WORK TO BE COMPLETED →
Quote the stretch of the material from the line containing "Pose unit: median" through the line containing "0.003533, 0.215731, 0.659491]]", both included, reproducing those lines and nothing else.

--- --- ---

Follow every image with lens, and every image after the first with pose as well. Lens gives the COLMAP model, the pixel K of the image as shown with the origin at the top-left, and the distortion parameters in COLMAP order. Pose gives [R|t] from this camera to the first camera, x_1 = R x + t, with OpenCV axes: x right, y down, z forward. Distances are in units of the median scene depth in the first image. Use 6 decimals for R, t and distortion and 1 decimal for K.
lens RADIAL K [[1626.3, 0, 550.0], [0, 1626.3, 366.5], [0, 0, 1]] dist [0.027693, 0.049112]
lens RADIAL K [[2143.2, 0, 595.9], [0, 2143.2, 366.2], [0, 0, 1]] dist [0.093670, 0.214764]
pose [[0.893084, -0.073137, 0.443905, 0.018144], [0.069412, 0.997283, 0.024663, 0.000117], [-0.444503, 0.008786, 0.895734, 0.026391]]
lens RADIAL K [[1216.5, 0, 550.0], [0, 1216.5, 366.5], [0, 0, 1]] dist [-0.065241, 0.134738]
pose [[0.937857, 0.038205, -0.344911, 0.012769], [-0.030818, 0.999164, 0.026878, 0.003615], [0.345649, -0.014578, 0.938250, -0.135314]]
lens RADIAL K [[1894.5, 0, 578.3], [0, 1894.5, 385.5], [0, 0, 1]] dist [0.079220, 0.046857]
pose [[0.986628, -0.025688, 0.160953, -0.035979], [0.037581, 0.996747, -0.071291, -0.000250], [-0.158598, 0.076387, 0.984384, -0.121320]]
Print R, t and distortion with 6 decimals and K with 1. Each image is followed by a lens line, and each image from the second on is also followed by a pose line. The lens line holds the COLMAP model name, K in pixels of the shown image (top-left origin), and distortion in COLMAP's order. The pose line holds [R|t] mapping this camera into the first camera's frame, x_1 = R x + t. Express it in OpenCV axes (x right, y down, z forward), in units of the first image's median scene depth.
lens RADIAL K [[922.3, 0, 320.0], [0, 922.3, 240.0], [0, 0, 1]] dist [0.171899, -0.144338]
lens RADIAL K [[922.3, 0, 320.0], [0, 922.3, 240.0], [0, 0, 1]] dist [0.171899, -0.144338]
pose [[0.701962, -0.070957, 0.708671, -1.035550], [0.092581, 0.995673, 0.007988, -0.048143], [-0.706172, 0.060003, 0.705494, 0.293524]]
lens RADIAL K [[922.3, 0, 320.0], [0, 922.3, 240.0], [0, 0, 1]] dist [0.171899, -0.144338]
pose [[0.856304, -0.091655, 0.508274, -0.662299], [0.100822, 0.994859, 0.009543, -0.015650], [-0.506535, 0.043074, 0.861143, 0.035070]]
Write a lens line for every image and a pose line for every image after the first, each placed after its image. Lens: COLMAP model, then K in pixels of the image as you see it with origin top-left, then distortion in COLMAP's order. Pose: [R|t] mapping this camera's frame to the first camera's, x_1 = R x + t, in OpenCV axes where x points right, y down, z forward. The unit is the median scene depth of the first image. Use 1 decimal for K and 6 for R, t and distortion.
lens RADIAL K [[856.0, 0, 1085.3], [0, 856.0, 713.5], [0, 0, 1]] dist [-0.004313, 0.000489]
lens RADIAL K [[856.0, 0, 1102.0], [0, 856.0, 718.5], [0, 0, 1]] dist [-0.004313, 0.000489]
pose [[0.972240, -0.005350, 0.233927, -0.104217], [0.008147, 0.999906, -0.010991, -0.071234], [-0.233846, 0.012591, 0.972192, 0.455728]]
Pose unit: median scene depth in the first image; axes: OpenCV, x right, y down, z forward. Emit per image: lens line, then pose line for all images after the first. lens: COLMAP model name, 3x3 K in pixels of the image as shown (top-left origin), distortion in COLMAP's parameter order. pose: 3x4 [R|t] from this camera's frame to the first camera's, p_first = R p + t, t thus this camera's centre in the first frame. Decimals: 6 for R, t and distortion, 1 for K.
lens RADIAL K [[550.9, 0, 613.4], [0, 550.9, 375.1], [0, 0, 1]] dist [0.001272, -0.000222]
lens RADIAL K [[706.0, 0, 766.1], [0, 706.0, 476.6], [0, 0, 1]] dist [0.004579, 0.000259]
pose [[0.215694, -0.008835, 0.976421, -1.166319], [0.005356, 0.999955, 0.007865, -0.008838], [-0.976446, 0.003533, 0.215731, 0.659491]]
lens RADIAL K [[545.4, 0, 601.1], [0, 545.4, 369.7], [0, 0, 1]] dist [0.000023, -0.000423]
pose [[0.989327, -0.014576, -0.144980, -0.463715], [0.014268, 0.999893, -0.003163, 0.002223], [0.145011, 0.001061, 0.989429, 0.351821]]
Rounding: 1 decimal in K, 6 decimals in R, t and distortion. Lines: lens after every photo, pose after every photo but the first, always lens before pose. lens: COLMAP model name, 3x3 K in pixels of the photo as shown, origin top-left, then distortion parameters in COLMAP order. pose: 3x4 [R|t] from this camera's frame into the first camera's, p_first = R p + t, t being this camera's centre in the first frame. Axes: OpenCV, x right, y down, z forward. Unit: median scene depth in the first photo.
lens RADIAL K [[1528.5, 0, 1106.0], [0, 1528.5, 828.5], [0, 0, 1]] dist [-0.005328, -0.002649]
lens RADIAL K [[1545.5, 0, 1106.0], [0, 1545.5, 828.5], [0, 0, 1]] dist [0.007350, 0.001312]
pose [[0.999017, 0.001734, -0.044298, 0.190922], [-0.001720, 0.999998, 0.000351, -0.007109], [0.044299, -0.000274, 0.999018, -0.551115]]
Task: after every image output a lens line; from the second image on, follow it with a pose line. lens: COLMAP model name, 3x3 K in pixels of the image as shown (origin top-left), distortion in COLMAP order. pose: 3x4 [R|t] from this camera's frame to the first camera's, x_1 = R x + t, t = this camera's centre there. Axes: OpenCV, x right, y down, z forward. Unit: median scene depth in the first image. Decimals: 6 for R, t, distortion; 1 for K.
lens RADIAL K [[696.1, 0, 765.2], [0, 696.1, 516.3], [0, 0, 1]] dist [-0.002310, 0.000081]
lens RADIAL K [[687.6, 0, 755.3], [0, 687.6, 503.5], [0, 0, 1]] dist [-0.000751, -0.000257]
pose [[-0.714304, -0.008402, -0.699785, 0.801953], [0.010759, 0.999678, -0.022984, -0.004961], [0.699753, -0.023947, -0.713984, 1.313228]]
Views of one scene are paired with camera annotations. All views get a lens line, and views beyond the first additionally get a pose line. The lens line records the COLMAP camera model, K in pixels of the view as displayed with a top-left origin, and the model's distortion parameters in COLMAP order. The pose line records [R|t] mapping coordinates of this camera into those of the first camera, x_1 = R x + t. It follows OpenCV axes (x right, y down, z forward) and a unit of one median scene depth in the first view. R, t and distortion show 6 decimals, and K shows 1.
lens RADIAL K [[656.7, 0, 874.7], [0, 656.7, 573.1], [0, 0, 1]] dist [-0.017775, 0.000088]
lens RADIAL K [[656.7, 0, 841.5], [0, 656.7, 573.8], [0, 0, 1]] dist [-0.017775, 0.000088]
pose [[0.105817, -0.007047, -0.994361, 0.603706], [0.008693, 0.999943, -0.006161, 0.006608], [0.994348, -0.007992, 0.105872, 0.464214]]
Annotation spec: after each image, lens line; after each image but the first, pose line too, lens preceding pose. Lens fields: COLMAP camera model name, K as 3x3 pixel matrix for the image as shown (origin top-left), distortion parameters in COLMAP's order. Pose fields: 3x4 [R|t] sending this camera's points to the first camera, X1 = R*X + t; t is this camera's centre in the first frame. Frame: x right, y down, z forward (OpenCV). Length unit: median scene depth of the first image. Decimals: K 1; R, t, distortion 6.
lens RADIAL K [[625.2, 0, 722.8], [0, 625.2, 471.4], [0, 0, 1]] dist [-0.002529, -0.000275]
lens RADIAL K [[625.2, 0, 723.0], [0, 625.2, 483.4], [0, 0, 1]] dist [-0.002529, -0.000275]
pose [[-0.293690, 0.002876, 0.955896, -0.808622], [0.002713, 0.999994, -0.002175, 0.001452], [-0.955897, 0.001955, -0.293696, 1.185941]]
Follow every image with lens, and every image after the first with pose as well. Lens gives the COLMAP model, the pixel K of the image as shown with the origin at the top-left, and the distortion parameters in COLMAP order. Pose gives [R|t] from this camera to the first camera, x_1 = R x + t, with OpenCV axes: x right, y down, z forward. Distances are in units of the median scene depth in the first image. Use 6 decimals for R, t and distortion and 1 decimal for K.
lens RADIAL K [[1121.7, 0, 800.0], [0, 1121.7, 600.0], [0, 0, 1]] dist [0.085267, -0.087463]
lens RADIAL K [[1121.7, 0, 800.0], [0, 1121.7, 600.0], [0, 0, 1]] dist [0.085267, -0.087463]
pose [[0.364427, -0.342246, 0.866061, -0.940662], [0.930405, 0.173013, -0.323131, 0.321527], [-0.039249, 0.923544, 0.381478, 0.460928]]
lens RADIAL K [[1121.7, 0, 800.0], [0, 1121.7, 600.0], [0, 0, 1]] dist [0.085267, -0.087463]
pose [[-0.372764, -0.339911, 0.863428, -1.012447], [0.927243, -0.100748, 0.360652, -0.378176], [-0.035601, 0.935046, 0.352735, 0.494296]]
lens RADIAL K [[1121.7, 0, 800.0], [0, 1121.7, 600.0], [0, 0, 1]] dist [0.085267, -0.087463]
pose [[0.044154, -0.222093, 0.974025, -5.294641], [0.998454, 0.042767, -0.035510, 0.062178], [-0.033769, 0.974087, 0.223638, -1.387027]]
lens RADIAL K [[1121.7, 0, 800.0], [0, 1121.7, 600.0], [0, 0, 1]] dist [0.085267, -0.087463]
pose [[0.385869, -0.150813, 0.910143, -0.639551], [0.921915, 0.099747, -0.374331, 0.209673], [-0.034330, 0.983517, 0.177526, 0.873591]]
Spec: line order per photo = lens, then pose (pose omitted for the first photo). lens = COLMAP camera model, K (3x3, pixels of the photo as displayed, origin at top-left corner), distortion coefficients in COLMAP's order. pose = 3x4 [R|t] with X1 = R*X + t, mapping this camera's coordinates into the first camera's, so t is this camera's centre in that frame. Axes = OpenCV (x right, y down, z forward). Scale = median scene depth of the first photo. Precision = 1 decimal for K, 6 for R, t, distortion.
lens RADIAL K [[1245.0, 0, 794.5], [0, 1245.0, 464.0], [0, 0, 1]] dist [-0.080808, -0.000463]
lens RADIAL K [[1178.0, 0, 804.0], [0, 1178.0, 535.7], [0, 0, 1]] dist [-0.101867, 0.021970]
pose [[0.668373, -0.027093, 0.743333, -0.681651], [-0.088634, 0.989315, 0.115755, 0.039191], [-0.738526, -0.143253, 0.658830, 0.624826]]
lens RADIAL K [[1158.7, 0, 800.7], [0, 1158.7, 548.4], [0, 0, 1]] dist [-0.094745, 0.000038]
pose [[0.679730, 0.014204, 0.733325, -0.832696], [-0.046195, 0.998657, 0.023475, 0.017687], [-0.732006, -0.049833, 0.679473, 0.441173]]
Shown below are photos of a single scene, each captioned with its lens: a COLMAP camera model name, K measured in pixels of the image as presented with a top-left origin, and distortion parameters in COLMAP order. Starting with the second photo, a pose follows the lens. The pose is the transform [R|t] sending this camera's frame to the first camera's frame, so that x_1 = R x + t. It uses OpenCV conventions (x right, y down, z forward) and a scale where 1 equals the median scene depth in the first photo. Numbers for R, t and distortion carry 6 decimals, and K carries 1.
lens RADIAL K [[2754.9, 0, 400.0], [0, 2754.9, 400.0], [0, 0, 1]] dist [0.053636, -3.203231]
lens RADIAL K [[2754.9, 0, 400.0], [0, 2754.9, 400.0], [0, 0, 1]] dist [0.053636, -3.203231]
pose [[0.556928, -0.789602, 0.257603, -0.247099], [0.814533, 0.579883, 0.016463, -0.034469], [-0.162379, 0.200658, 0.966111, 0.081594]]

--- --- ---

SOLUTION TO THIS EXERCISE →
Pose unit: median scene depth in the first image; axes: OpenCV, x right, y down, z forward. Emit per image: lens line, then pose line for all images after the first. lens: COLMAP model name, 3x3 K in pixels of the image as shown (top-left origin), distortion in COLMAP's parameter order. pose: 3x4 [R|t] from this camera's frame to the first camera's, p_first = R p + t, t thus this camera's centre in the first frame. Decimals: 6 for R, t and distortion, 1 for K.
lens RADIAL K [[550.9, 0, 613.4], [0, 550.9, 375.1], [0, 0, 1]] dist [0.001272, -0.000222]
lens RADIAL K [[706.0, 0, 766.1], [0, 706.0, 476.6], [0, 0, 1]] dist [0.004579, 0.000259]
pose [[0.215694, -0.008835, 0.976421, -1.166319], [0.005356, 0.999955, 0.007865, -0.008838], [-0.976446, 0.003533, 0.215731, 0.659491]]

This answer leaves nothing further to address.